The data section start

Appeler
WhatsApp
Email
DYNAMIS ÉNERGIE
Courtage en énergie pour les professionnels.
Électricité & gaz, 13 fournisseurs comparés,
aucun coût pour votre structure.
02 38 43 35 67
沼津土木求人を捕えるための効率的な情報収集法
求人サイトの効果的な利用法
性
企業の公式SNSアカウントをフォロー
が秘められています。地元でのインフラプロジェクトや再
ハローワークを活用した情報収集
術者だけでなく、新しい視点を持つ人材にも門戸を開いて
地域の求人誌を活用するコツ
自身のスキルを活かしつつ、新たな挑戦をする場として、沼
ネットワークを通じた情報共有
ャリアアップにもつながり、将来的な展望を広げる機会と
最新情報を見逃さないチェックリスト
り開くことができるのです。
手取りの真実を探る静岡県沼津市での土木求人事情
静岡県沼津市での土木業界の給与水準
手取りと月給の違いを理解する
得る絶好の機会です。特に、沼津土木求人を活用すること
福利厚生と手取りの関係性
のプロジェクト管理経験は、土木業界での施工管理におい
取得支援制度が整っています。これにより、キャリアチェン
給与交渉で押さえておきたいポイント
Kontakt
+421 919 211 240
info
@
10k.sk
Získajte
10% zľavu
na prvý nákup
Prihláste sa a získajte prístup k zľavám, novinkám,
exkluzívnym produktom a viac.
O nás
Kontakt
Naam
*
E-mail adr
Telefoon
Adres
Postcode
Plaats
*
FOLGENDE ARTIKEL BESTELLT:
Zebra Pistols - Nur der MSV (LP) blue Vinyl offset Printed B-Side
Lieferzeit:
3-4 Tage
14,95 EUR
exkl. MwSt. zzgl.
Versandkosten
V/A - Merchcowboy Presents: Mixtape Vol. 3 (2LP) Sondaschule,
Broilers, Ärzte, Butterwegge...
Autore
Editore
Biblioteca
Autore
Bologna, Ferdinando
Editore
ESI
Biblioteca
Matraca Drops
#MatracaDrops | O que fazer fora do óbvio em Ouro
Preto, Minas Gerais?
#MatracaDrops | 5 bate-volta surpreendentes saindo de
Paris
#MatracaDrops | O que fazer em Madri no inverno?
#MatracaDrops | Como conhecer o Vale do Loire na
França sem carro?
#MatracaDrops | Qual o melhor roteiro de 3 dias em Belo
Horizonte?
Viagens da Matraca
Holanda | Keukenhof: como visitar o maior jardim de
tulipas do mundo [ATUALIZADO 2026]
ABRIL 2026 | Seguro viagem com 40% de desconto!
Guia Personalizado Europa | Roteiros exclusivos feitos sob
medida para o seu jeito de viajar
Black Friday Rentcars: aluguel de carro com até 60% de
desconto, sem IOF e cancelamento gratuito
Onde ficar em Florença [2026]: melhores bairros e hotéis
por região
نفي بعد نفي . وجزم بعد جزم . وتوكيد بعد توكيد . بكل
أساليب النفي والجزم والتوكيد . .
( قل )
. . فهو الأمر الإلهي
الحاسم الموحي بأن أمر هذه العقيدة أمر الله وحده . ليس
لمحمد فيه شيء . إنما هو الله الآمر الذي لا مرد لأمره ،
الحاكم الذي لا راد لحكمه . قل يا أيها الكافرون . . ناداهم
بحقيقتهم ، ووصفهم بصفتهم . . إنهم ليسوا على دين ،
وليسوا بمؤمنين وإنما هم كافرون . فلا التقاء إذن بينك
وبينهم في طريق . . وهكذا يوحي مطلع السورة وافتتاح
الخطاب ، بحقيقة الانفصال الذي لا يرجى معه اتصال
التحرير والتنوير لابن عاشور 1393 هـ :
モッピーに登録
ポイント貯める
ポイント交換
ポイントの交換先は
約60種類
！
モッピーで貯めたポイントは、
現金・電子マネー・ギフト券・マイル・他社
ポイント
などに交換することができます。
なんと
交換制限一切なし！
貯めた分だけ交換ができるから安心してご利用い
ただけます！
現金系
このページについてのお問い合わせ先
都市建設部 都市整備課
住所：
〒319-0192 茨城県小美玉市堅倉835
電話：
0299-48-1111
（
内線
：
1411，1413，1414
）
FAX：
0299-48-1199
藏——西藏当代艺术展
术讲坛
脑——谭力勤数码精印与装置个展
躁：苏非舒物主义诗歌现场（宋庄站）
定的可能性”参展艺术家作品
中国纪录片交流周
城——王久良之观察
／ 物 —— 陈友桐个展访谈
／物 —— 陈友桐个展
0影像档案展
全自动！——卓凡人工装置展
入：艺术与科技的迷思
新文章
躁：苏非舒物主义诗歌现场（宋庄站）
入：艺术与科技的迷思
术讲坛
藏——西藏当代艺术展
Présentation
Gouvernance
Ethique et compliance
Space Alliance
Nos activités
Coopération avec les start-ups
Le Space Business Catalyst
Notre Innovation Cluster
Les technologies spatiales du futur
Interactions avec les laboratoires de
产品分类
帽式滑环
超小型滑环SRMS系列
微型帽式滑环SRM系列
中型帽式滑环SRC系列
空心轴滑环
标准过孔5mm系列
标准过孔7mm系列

The data section end

» Problem to work on
Reproduce the stretch from the start of the data through the line that contains "自身のスキルを活かしつつ、新たな挑戦をする場として、沼", swapping "fournisseurs" for "prestataires" and leaving everything else unchanged.

» Answer for this exercise
Appeler
WhatsApp
Email
DYNAMIS ÉNERGIE
Courtage en énergie pour les professionnels.
Électricité & gaz, 13 prestataires comparés,
aucun coût pour votre structure.
02 38 43 35 67
沼津土木求人を捕えるための効率的な情報収集法
求人サイトの効果的な利用法
性
企業の公式SNSアカウントをフォロー
が秘められています。地元でのインフラプロジェクトや再
ハローワークを活用した情報収集
術者だけでなく、新しい視点を持つ人材にも門戸を開いて
地域の求人誌を活用するコツ
自身のスキルを活かしつつ、新たな挑戦をする場として、沼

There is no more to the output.